Je restai silencieux un moment, observant Jason du coin de l'œil alors que je me dirigeais vers la salle de contrôle cachée derrière la cave à vin. Il avait raison, elle connaissait cet endroit. Elle connaissait nos horaires, nos itinéraires, nos angles morts. J'allumai les lumières en entrant, le mur de moniteurs de surveillance s'illuminant, noir et blanc, quelques couleurs, tous orientés comme des yeux vigilants sur chaque centimètre de ma propriété. Je m'affalai dans le fauteuil en cuir et consultai les journaux, les doigts volant sur le clavier.
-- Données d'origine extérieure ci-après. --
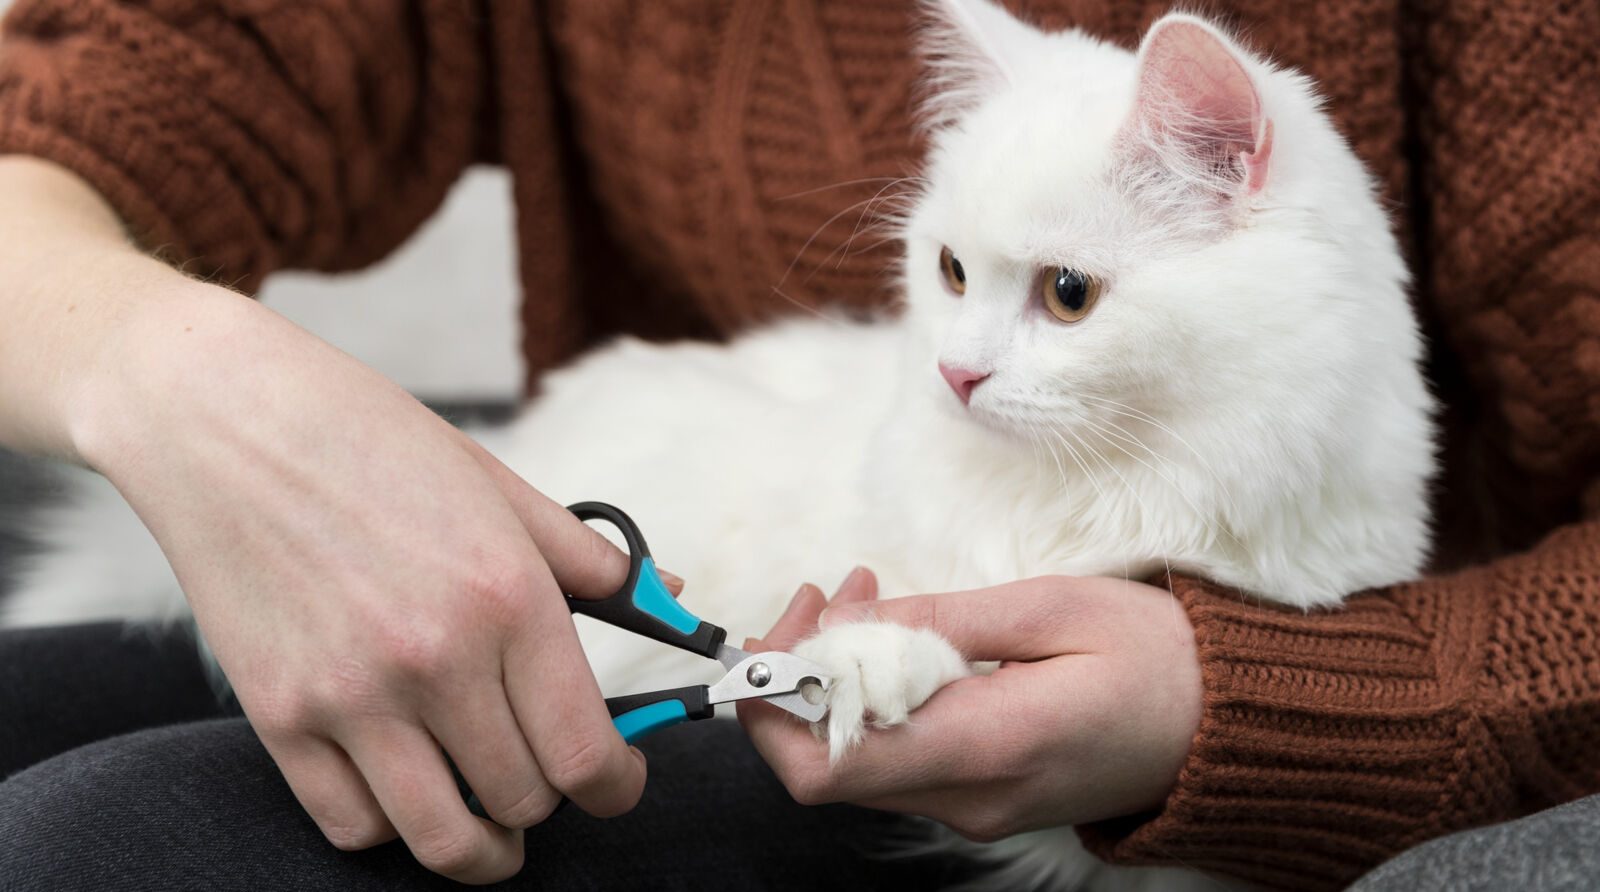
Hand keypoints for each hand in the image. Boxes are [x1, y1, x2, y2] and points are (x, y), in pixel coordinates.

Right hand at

Dix heures de vidéos. Tout semblait lisse. Tout était calme. Trop calme.
« Allez… » murmurai-je.
Je déplaçai le curseur pour marquer l'estimation approximative du moment où le dîner aurait été préparé, peut-être vingt minutes avant que j'en finisse avec les Italiens. Je parcourus chaque caméra couvrant l'entrée arrière, le couloir de la cuisine, le couloir du garde-manger. Vide. Pas de statique. Juste... disparu.
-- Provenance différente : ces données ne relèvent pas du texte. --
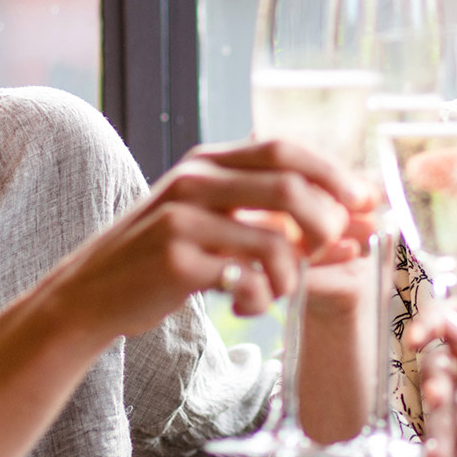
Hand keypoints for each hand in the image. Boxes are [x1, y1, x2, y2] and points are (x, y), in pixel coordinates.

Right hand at [34, 138, 373, 345]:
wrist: (90, 294)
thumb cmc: (163, 259)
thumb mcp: (215, 221)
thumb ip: (276, 217)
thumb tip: (360, 225)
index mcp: (207, 162)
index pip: (285, 150)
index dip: (333, 173)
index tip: (366, 202)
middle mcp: (194, 180)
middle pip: (290, 188)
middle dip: (326, 224)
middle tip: (329, 252)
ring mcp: (182, 218)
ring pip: (276, 241)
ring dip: (292, 274)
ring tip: (275, 290)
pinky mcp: (175, 260)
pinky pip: (248, 278)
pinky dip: (261, 298)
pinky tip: (246, 305)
« Évidemment, » soufflai-je, la mâchoire serrée.
À chaque fois. Même astuce. Segments manquants, indétectables mais évidents si on savait quoi chercher. Des transitions fluides qui ne déclenchaient jamais le système d'alerte. Elle avait effacé les preuves numériques comme un chirurgien.
« Elle a encore piraté le flux, » dis-je à voix basse, en m'éloignant du bureau.
Je passai une main dans mes cheveux, la frustration brûlant dans ma poitrine. Non seulement elle traversait mes murs, mais elle effaçait aussi ses traces. L'oreillette sur mon col crépita soudainement.
« Patron ? » La voix de Liam se fit entendre, la tension perçant habituellement son ton détendu. « Vous allez vouloir entendre ça. »
Je me redressai immédiatement. « Parle. »
« Il y a une situation à l'Inferno. Un de nos gars s'est embrouillé avec une bande locale, une histoire de territoires ou un deal foiré, mais c'est le bordel. Ils jettent des bouteilles, sortent des armes. L'endroit est plein à craquer. »
« C'est sous contrôle ? » demandai-je, déjà en train de remonter l'escalier.
« Pas encore. Il y a cinq flics dehors et un infiltré à l'intérieur qui essaie de ne pas griller sa couverture. Le gérant de la salle perd les pédales. Il dit qu'il n'arrive pas à joindre Matteo, et les filles ne continueront pas à danser si le sang coule à nouveau. »
Je serrai les dents. Juste ce qu'il me fallait. Un putain de cauchemar de relations publiques en talons aiguilles et lumières néon.
« J'arrive, » dis-je froidement. « Gardez tout le monde en vie jusqu'à mon arrivée. »
« Compris, patron. »
La ligne coupa. Je pris mon manteau dans le hall, enfilant le holster sur mesure autour de mes épaules en marchant. Mes doigts bougeaient automatiquement, arme, couteau, téléphone jetable. Tout en place. Mon esprit, cependant, était encore dans la cuisine. Sur la lasagne. Sur les ecchymoses sur la mâchoire de Jason. Sur les cheveux argentés et les yeux verts. Elle devenait plus audacieuse. L'odeur de romarin imprégnait encore mes vêtements, et pendant un bref instant, je me demandai si elle avait tout planifié ainsi, m'attirer, me rapprocher, puis m'envoyer gérer le chaos pendant qu'elle observait de loin.
Si elle regardait, j'espérais qu'elle puisse voir le sourire qui commençait à se dessiner sur mes lèvres.